J'ai vu hier soir quelque chose que je n'avais jamais vu auparavant, quelque chose d'étonnant, d'inclassable, de fascinant, d'hilarant, de superficiel, de profond, de bizarre aussi, quelque chose qui m'a fait une très forte impression et qui est, j'avoue, difficile à décrire.

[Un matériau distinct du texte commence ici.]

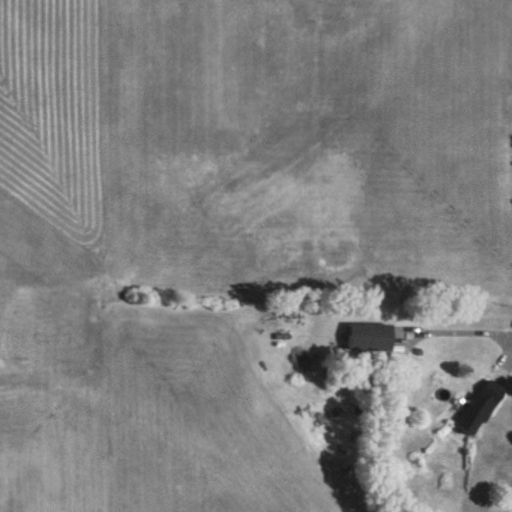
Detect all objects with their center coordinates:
building: (360, 335)
road: (507, 352)
building: (470, 407)
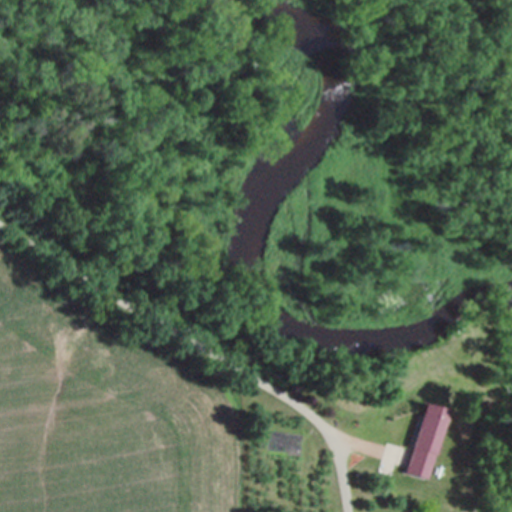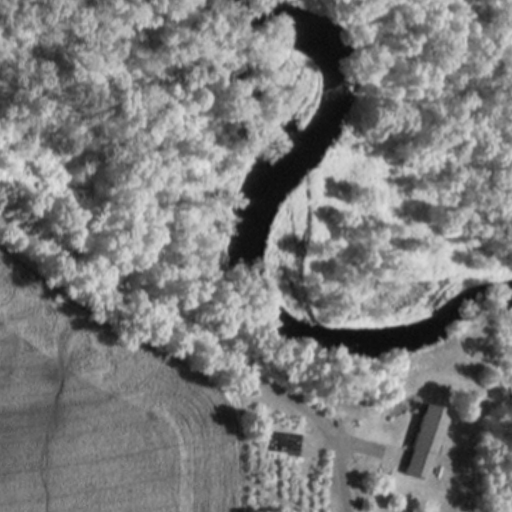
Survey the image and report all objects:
river: (393, 150)
road: (173, 325)
building: (425, 440)
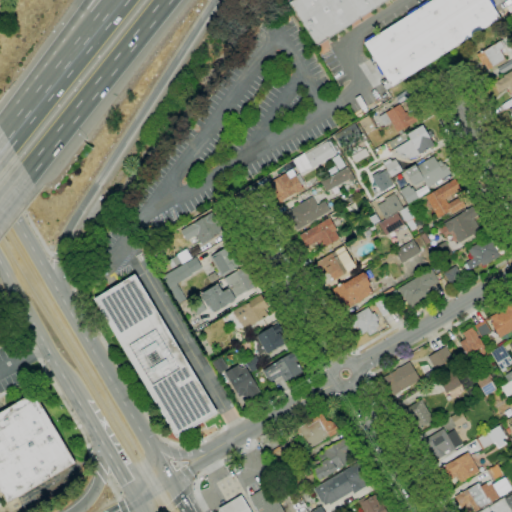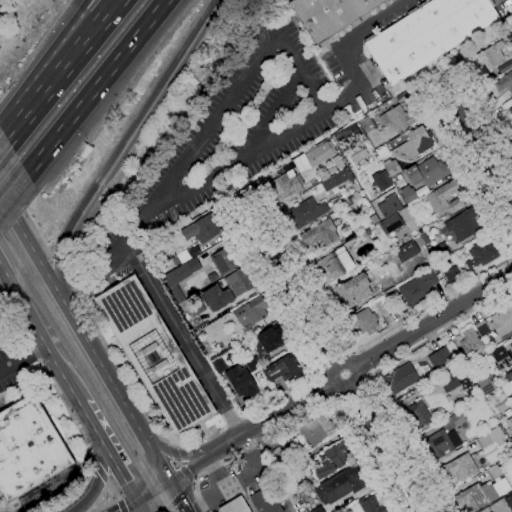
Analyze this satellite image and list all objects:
building: (329, 14)
building: (330, 15)
building: (427, 34)
building: (427, 35)
road: (62, 53)
road: (79, 53)
building: (491, 54)
building: (491, 55)
building: (503, 82)
building: (504, 83)
road: (99, 84)
road: (242, 85)
road: (485, 105)
building: (511, 111)
road: (270, 114)
road: (314, 118)
building: (397, 118)
building: (398, 118)
road: (25, 122)
building: (367, 124)
building: (348, 132)
road: (480, 137)
building: (414, 143)
building: (415, 143)
road: (6, 145)
road: (121, 145)
building: (319, 154)
building: (312, 157)
building: (338, 162)
building: (391, 167)
building: (392, 167)
building: (426, 171)
building: (427, 172)
building: (335, 179)
building: (337, 179)
building: (381, 180)
building: (382, 180)
building: (288, 185)
building: (285, 186)
road: (16, 188)
building: (408, 194)
building: (444, 199)
building: (445, 199)
building: (388, 205)
building: (389, 206)
building: (306, 211)
building: (306, 213)
road: (24, 214)
building: (405, 214)
building: (408, 217)
building: (390, 223)
building: (391, 224)
building: (460, 225)
building: (463, 225)
railway: (6, 226)
building: (201, 228)
building: (201, 230)
building: (320, 234)
building: (318, 235)
railway: (6, 246)
road: (30, 247)
building: (406, 250)
building: (406, 251)
building: (441, 251)
building: (480, 253)
building: (481, 254)
building: (185, 256)
road: (57, 257)
building: (224, 260)
building: (224, 261)
building: (332, 265)
building: (331, 266)
building: (181, 272)
building: (450, 274)
building: (452, 274)
building: (180, 278)
building: (239, 282)
building: (417, 287)
building: (227, 289)
building: (419, 289)
building: (352, 290)
building: (352, 291)
building: (217, 297)
road: (427, 302)
road: (22, 304)
building: (384, 305)
building: (250, 312)
building: (251, 312)
building: (501, 320)
road: (172, 321)
building: (364, 321)
building: (364, 321)
building: (503, 321)
building: (481, 328)
building: (482, 328)
building: (270, 338)
building: (269, 340)
building: (472, 344)
building: (511, 344)
building: (473, 345)
road: (375, 354)
building: (154, 355)
building: (155, 355)
road: (22, 357)
road: (332, 357)
road: (335, 357)
building: (438, 357)
building: (440, 357)
building: (501, 357)
railway: (85, 362)
road: (360, 364)
building: (281, 368)
building: (283, 368)
road: (47, 372)
road: (372, 373)
road: (62, 374)
railway: (83, 374)
building: (508, 376)
building: (400, 378)
building: (401, 378)
building: (241, 381)
building: (448, 381)
building: (449, 382)
building: (243, 383)
building: (485, 383)
road: (327, 384)
road: (352, 387)
building: (507, 388)
road: (115, 390)
building: (417, 414)
building: (418, 414)
road: (238, 418)
building: (457, 418)
building: (458, 419)
road: (89, 420)
building: (316, 430)
building: (316, 430)
building: (491, 438)
building: (492, 438)
building: (511, 439)
road: (223, 442)
building: (440, 442)
building: (441, 443)
building: (28, 448)
building: (29, 449)
road: (172, 453)
road: (206, 454)
building: (278, 458)
building: (332, 459)
building: (330, 460)
road: (259, 461)
road: (178, 466)
road: (117, 468)
building: (459, 468)
building: (459, 468)
road: (188, 471)
building: (493, 471)
road: (211, 472)
building: (494, 472)
road: (98, 479)
building: (294, 479)
traffic signals: (170, 482)
road: (108, 483)
road: (226, 483)
building: (342, 484)
building: (339, 485)
road: (153, 490)
road: (212, 491)
building: (481, 494)
road: (223, 495)
road: (242, 495)
road: (178, 496)
building: (478, 496)
road: (179, 497)
traffic signals: (136, 500)
railway: (164, 500)
railway: (159, 501)
road: (195, 501)
building: (264, 501)
building: (265, 501)
road: (210, 503)
road: (201, 504)
building: (370, 504)
building: (371, 505)
road: (125, 506)
road: (139, 506)
building: (234, 506)
gas station: (235, 506)
building: (235, 506)
road: (229, 507)
building: (317, 510)
building: (318, 510)
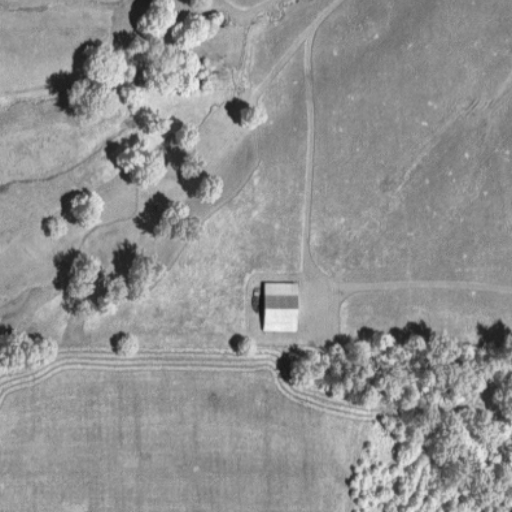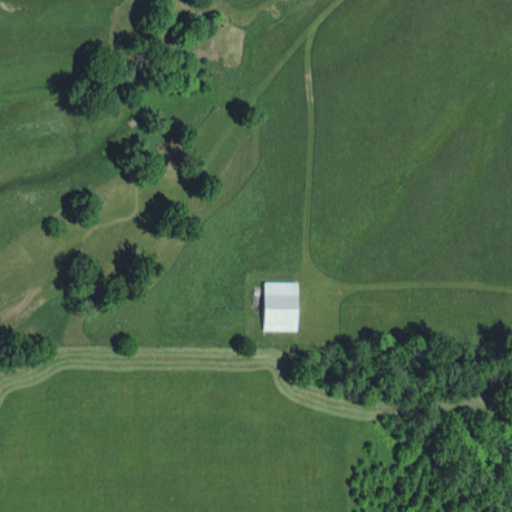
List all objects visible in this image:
building: (276, 304)
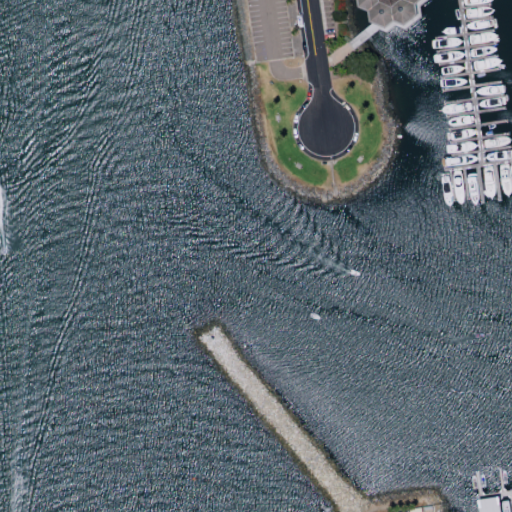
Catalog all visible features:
building: (389, 11)
road: (373, 27)
road: (273, 53)
road: (315, 66)
pier: (471, 81)
pier: (479, 163)
pier: (501, 480)
pier: (478, 484)
pier: (489, 495)
pier: (499, 503)
building: (486, 504)
building: (490, 505)
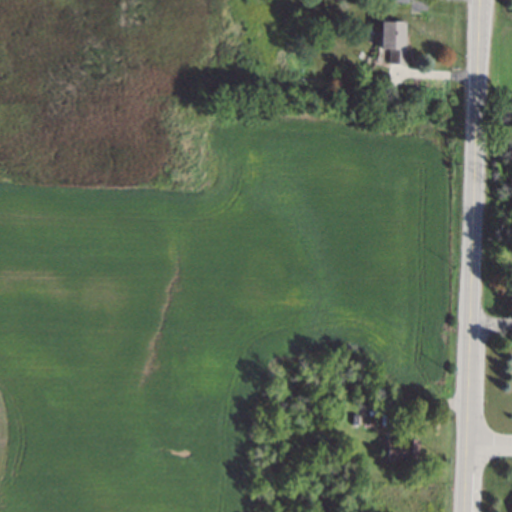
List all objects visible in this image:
building: (398, 0)
building: (397, 1)
building: (392, 40)
building: (392, 41)
building: (382, 76)
road: (471, 256)
crop: (226, 298)
road: (491, 324)
building: (343, 388)
road: (413, 404)
building: (288, 418)
building: (369, 422)
road: (489, 443)
building: (329, 447)
building: (400, 448)
building: (400, 448)
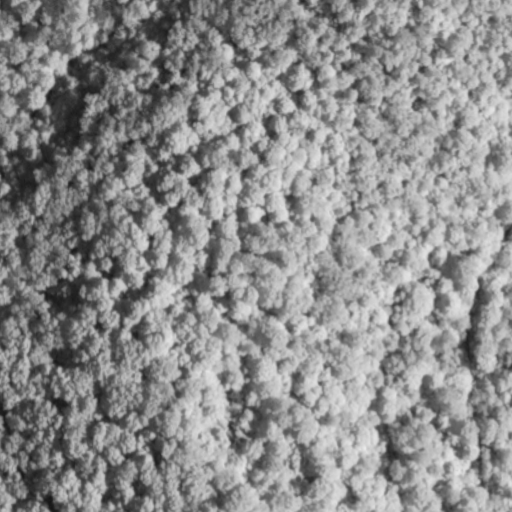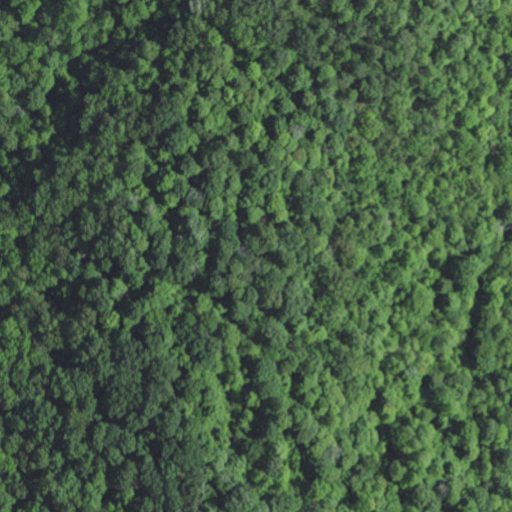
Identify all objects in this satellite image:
road: (344, 391)
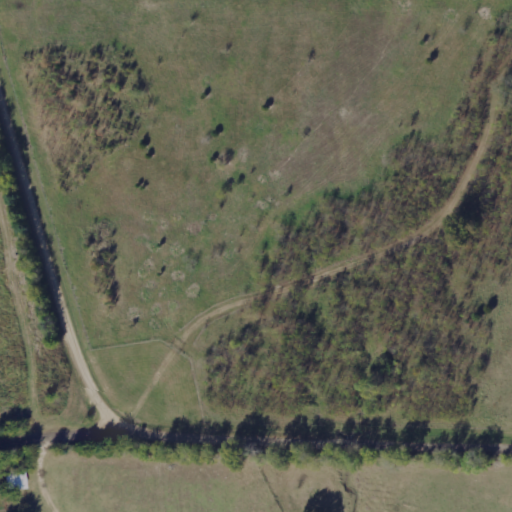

Lorsqu'on entre dans la salle de L'Usine C, on passe sur un plateau de tournage où on est accueilli par les comédiens de Gob Squab. Parce qu'ils vont jouer derrière un écran que les spectateurs vont regarder et où sont projetées les diverses scènes de la reconstitution du film Kitchen tourné en 1965 par Andy Warhol. Warhol, le père du Pop-Art, a été aussi l'inventeur d'une forme de cinéma-vérité qui s'est révélée par la suite être l'ancêtre de la télé-réalité telle qu'on la connait aujourd'hui : des gens ordinaires sans talent remarquable qui sont filmés et qui en sont conscients et à qui on demande d'exposer leur intimité sur la place publique. Cela donne de nos jours Honey Boo-Boo, My strange addiction, Mon chat vient de l'enfer, Say yes to the dress, I'm having their baby, Storage wars, etc. (je pourrais continuer comme ça pendant des pages et des pages), confirmant aussi la célèbre phrase de Warhol à l'effet que In the future, everybody will be famous for 15 minutes. Quel visionnaire quand même...

Crédit photo : David Baltzer

Gob Squad est un collectif de créateurs allemands et britanniques qui créent en alliant la performance, le théâtre et les médias. Et la vie aussi. Le résultat est remarquable à tous les points de vue et nous interpelle à plusieurs niveaux quand ce ne serait que pour nous inspirer une réflexion sur la frontière qui sépare la fiction du réel. C'est expérimental, mais de la meilleure façon possible. C'est très drôle, mais il y a aussi des montées dramatiques qui nous laissent pantelants, le tout désamorcé par une bonne dose de cynisme. Kitchen se passe en 1965, une année de tous les dangers où tout le monde fumait et où il était impossible de boire un capucino. Et ces années soixante, déterminantes dans l'histoire de la civilisation occidentale, sont comme l'explique un comédien, la raison pour laquelle tout est arrivé par la suite.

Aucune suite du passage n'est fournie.